REQUIREMENT: Images should be omitted while the rest of the data is duplicated exactly.

************

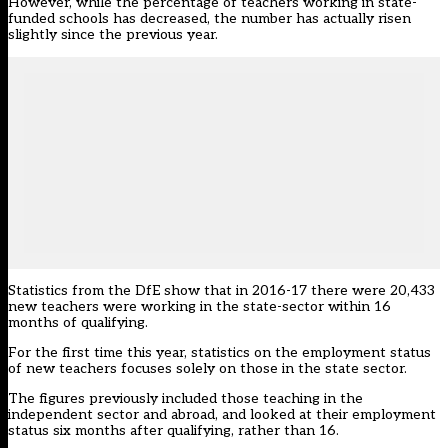
However, while the percentage of teachers working in state-
funded schools has decreased, the number has actually risen
slightly since the previous year.
Statistics from the DfE show that in 2016-17 there were 20,433
new teachers were working in the state-sector within 16
months of qualifying.
For the first time this year, statistics on the employment status
of new teachers focuses solely on those in the state sector.
The figures previously included those teaching in the
independent sector and abroad, and looked at their employment
status six months after qualifying, rather than 16.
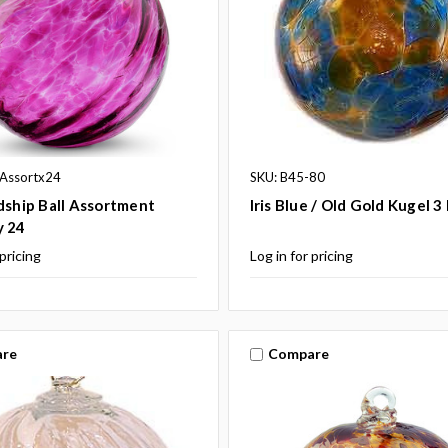
hAssortx24
SKU: B45-80
dship Ball Assortment
Iris Blue / Old Gold Kugel 3
y 24
 pricing
Log in for pricing
re
Compare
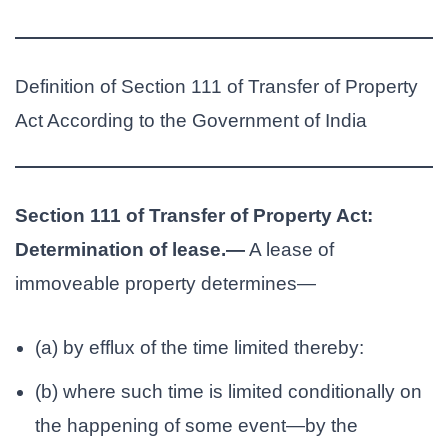
Definition of Section 111 of Transfer of Property
Act According to the Government of India
Section 111 of Transfer of Property Act:
Determination of lease.—
A lease of
immoveable property determines—
(a) by efflux of the time limited thereby:
(b) where such time is limited conditionally on
the happening of some event—by the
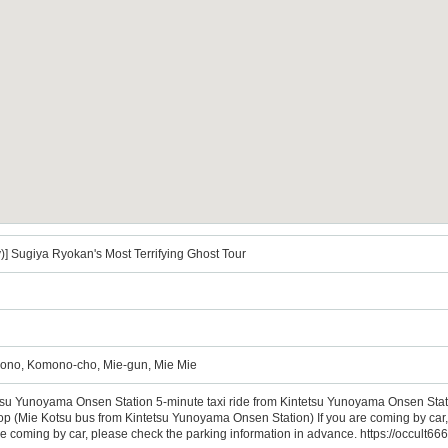
)] Sugiya Ryokan's Most Terrifying Ghost Tour
ono, Komono-cho, Mie-gun, Mie Mie
tsu Yunoyama Onsen Station 5-minute taxi ride from Kintetsu Yunoyama Onsen Sta
(Mie Kotsu bus from Kintetsu Yunoyama Onsen Station) If you are coming by car, p
are coming by car, please check the parking information in advance. https://occult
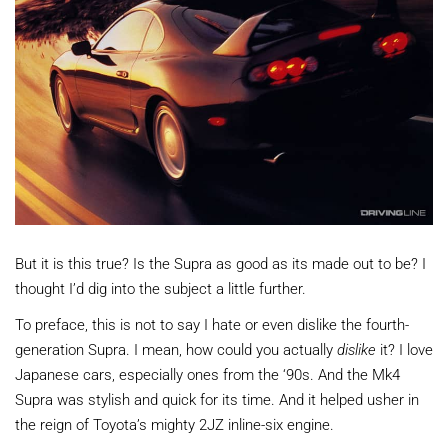
But it is this true? Is the Supra as good as its made out to be? I
thought I’d dig into the subject a little further.
To preface, this is not to say I hate or even dislike the fourth-
generation Supra. I mean, how could you actually
dislike
it? I love
Japanese cars, especially ones from the ‘90s. And the Mk4
Supra was stylish and quick for its time. And it helped usher in
the reign of Toyota’s mighty 2JZ inline-six engine.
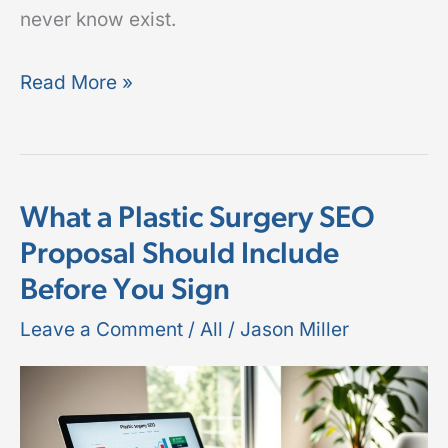
never know exist.
Read More »
What a Plastic Surgery SEO
What
Proposal Should Include
a
Before You Sign
Plastic
Surgery
Leave a Comment
/
All
/
Jason Miller
SEO
Proposal
Should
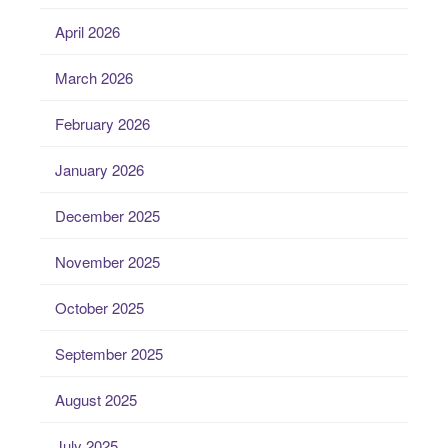
April 2026
March 2026
February 2026
January 2026
December 2025
November 2025
October 2025
September 2025
August 2025
July 2025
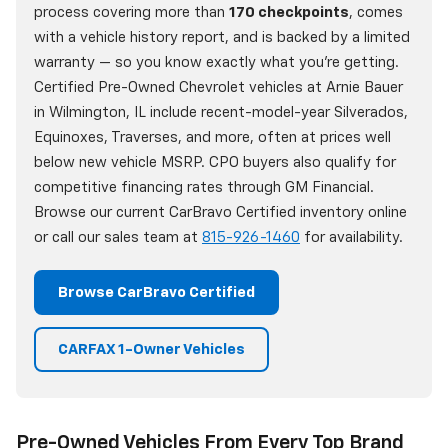
process covering more than
170 checkpoints
, comes
with a vehicle history report, and is backed by a limited
warranty — so you know exactly what you're getting.
Certified Pre-Owned Chevrolet vehicles at Arnie Bauer
in Wilmington, IL include recent-model-year Silverados,
Equinoxes, Traverses, and more, often at prices well
below new vehicle MSRP. CPO buyers also qualify for
competitive financing rates through GM Financial.
Browse our current CarBravo Certified inventory online
or call our sales team at
815-926-1460
for availability.
Browse CarBravo Certified
CARFAX 1-Owner Vehicles
Pre-Owned Vehicles From Every Top Brand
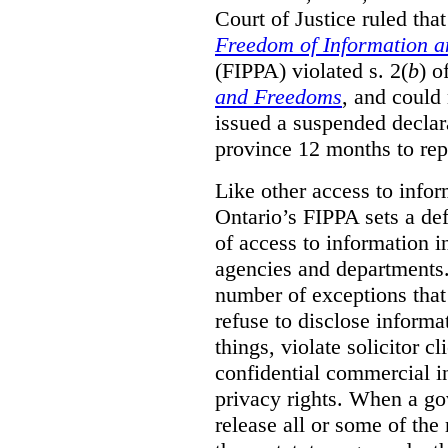
Court of Justice ruled tha
Freedom of Information an
(FIPPA) violated s. 2(
b
) o
and Freedoms
, and could 
issued a suspended declara
province 12 months to repa
Like other access to info
Ontario’s FIPPA sets a defa
of access to information i
agencies and departments. 
number of exceptions that
refuse to disclose inform
things, violate solicitor cl
confidential commercial i
privacy rights. When a gov
release all or some of the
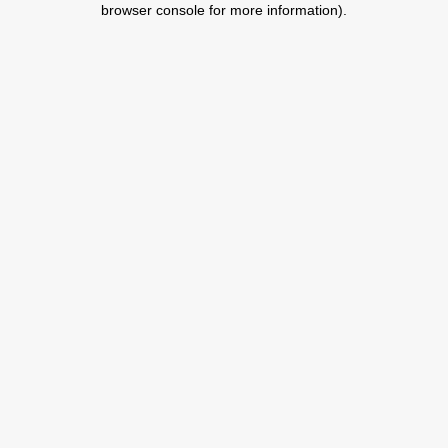
browser console for more information)
.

************

RESULT FOR THIS EXERCISE:
However, while the percentage of teachers working in state-
funded schools has decreased, the number has actually risen
slightly since the previous year.
Statistics from the DfE show that in 2016-17 there were 20,433
new teachers were working in the state-sector within 16
months of qualifying.
For the first time this year, statistics on the employment status
of new teachers focuses solely on those in the state sector.
The figures previously included those teaching in the
independent sector and abroad, and looked at their employment
status six months after qualifying, rather than 16.
hAssortx24
SKU: B45-80
dship Ball Assortment
Iris Blue / Old Gold Kugel 3
y 24
 pricing
Log in for pricing
re
Compare
Definition of Section 111 of Transfer of Property
Act According to the Government of India
Section 111 of Transfer of Property Act:
Determination of lease.—
A lease of
immoveable property determines—
(a) by efflux of the time limited thereby:
(b) where such time is limited conditionally on
the happening of some event—by the
)] Sugiya Ryokan's Most Terrifying Ghost Tour
ono, Komono-cho, Mie-gun, Mie Mie
tsu Yunoyama Onsen Station 5-minute taxi ride from Kintetsu Yunoyama Onsen Sta
(Mie Kotsu bus from Kintetsu Yunoyama Onsen Station) If you are coming by car, p
are coming by car, please check the parking information in advance. https://occult
But it is this true? Is the Supra as good as its made out to be? I
thought I’d dig into the subject a little further.
To preface, this is not to say I hate or even dislike the fourth-
generation Supra. I mean, how could you actually
dislike
it? I love
Japanese cars, especially ones from the ‘90s. And the Mk4
Supra was stylish and quick for its time. And it helped usher in
the reign of Toyota’s mighty 2JZ inline-six engine.
never know exist.
Read More »
What a Plastic Surgery SEO
What
Proposal Should Include
a
Before You Sign
Plastic
Surgery
Leave a Comment
/
All
/
Jason Miller
SEO
Proposal
Should
April 2026
March 2026
February 2026
January 2026
December 2025
November 2025
October 2025
September 2025
August 2025
July 2025
process covering more than
170 checkpoints
, comes
with a vehicle history report, and is backed by a limited
warranty — so you know exactly what you're getting.
Certified Pre-Owned Chevrolet vehicles at Arnie Bauer
in Wilmington, IL include recent-model-year Silverados,
Equinoxes, Traverses, and more, often at prices well
below new vehicle MSRP. CPO buyers also qualify for
competitive financing rates through GM Financial.
Browse our current CarBravo Certified inventory online
or call our sales team at
815-926-1460
for availability.
Browse CarBravo Certified
CARFAX 1-Owner Vehicles
Pre-Owned Vehicles From Every Top Brand
Court of Justice ruled tha
Freedom of Information an
(FIPPA) violated s. 2(
b
) o
and Freedoms
, and could 
issued a suspended declara
province 12 months to repa
Like other access to info
Ontario’s FIPPA sets a defa
of access to information i
agencies and departments. 
number of exceptions that
refuse to disclose inform
things, violate solicitor cl
confidential commercial i
privacy rights. When a gov
release all or some of the
browser console for more information)
.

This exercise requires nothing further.